# New Build - DFI DK P35-T2RS + E8400?



## Water Drop (Jan 28, 2008)

Anyone ever used a DFI DK P35-T2RS?  Seems like a good deal, at $135 on Newegg, and it seems to have appeared there over night.  Does anyone know if it has good support for overclocking a E8400 to around 4Ghz?  

DFI board here:
http://www.newegg.com/Product/Product.aspx?Item=N82E16813136043

It reminds me of the DFI LP NF4 Ultra-D, my current favorite mobo of all time.


----------



## tkpenalty (Jan 28, 2008)

Water Drop said:


> Anyone ever used a DFI DK P35-T2RS?  Seems like a good deal, at $135 on Newegg, and it seems to have appeared there over night.  Does anyone know if it has good support for overclocking a E8400 to around 4Ghz?
> 
> DFI board here:
> http://www.newegg.com/Product/Product.aspx?Item=N82E16813136043
> ...



E8400 can do 4Ghz fairly easily usually, so I wouldnt be surprised if you could go past 4Ghz.


----------



## Water Drop (Jan 28, 2008)

I just want to go to 4Ghz and keep it nice and stable 24/7 just like my current Northwood 2.66 running at 3.32Ghz.  
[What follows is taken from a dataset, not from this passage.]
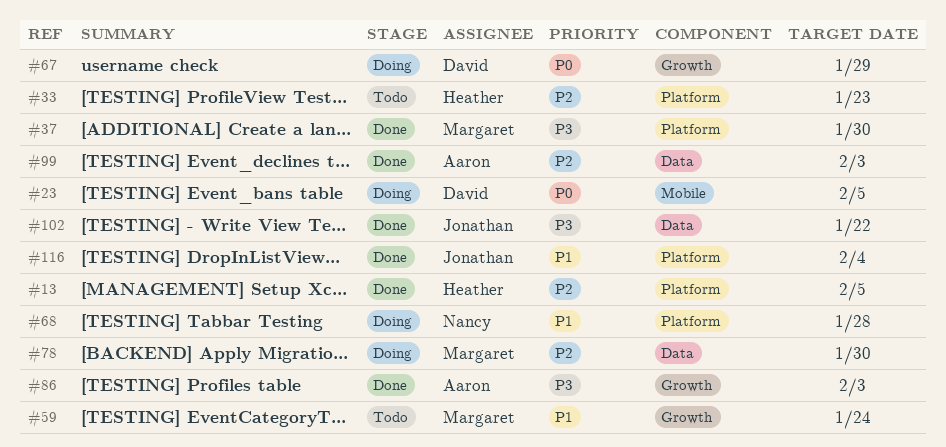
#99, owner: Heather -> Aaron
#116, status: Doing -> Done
What do you guys all think of this motherboard?


----------



## ZenZimZaliben (Jan 29, 2008)

DFI makes great OC boards. I was thinking about waiting for that board, but the heatpipe cooler and the chance to upgrade to crossfire, although slim, is a nice option. I gotta say I really like the heatpipe tech used on mine.

I am sure you will be very happy with that board especially when you start OC'ing. GL!!


----------